For those who want to rise successfully above life’s obstacles—and who doesn’t?—Robert David’s The Undaunted Life offers a comprehensive road map. With an engaging style, lively analogies, and examples from his own life, David points out the correct choices at any number of life’s crossroads.
David provides examples from his own experience to show, first and foremost, how finding success requires having an “undaunted” spirit—remaining “resolute, undismayed, purposeful, and determined to succeed.” But even before readers can heed any of his advice, David says it’s necessary for them to toss out the “excuse pillows” that people often fall back on.
He touts the power of personal responsibility, and warns against the learned helplessness prevalent in today’s society. He writes:
There is a disturbing trend in our country. Many people are increasingly looking for answers from the government and institutions. Why? Wouldn’t you agree that the vast majority of resources we need are standing in our own shoes?
David includes a multitude of rules that, when followed, lead to success. While it’s left to the reader to determine what specifically constitutes success, it involves mastering the “most pressing life and work challenges” with a “sense of purpose, contribution, and accomplishment.”
There’s solid advice on managing money, advancing in a job situation, and how to get a job in the first place alongside advice on relationships, healthful living, food choices, exercise, and “overall happiness.” He includes anything and everything that can be done to improve one’s life, which makes reading David’s guidelines a little like facing a loaded buffet table, wondering where to start, and how much the plate will hold.
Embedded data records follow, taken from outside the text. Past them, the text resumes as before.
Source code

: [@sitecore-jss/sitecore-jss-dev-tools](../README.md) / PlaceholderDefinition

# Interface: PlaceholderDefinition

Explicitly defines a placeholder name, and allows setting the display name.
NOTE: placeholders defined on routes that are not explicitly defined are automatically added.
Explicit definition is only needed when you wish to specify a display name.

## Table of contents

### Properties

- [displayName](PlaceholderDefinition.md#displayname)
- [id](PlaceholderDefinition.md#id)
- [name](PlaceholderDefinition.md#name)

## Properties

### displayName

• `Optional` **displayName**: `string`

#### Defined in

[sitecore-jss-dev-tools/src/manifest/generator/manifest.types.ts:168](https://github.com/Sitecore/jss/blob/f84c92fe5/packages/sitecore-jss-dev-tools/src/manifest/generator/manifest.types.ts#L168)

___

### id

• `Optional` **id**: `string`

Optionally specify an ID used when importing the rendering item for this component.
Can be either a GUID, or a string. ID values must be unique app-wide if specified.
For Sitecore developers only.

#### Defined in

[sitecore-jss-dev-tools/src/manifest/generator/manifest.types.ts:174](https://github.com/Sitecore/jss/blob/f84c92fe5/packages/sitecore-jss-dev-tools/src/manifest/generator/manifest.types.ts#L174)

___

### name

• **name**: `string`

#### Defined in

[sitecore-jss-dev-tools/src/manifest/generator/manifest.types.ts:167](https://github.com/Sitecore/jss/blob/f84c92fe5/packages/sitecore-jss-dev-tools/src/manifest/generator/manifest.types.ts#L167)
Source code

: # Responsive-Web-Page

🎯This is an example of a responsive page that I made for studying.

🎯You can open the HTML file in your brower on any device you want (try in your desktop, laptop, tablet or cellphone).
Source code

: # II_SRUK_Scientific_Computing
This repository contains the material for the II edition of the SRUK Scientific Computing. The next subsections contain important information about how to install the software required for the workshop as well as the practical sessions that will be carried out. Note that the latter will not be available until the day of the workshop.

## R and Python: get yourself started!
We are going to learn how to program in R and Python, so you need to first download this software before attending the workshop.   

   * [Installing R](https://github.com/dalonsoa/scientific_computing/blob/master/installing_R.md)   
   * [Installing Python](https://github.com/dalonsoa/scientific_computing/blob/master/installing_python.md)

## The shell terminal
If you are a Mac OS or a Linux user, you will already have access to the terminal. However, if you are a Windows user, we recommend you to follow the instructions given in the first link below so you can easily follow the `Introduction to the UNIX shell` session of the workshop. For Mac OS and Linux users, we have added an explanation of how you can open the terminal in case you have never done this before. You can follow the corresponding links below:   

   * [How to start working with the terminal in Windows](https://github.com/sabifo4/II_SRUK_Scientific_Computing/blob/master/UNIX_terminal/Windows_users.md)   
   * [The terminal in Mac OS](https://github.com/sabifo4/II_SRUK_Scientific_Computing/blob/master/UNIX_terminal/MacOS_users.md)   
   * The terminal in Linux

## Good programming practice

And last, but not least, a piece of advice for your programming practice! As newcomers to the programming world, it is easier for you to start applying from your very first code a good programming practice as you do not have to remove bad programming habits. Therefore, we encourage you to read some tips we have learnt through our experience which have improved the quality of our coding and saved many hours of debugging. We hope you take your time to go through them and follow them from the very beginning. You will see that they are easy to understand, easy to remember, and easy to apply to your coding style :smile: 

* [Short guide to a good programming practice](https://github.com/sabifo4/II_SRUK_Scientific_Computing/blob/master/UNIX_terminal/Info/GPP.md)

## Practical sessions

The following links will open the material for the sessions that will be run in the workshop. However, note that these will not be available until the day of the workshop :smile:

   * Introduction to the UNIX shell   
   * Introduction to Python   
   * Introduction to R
Take one bite at a time and chew thoroughly; success is guaranteed.
In the end, David says, there is an idea “so powerful that I will step out on a limb and tell you that if you only remember one thing about this entire book, it would be this: Whatever you place your focus on will grow, and whatever you ignore will shrink.” In other words, keep an unwavering eye on the goal.
David, a master of his own maxims, was successful in the financial services industry before building a business as a consultant, professional speaker, and success coach. Although his guidelines are wide-ranging, they’re nothing self-help aficionados will not have heard, but David’s energetic and enthusiastic presentation, coupled with memorable examples and analogies, will resonate and encourage.
It would be hard not to feel motivated to change after reading The Undaunted Life, but as with any self-help book, it’s what happens after you close the book that matters. Motivation must be followed by action, and telling a procrastinator not to procrastinate doesn’t address the underlying issue. Still, David has led the horses to water.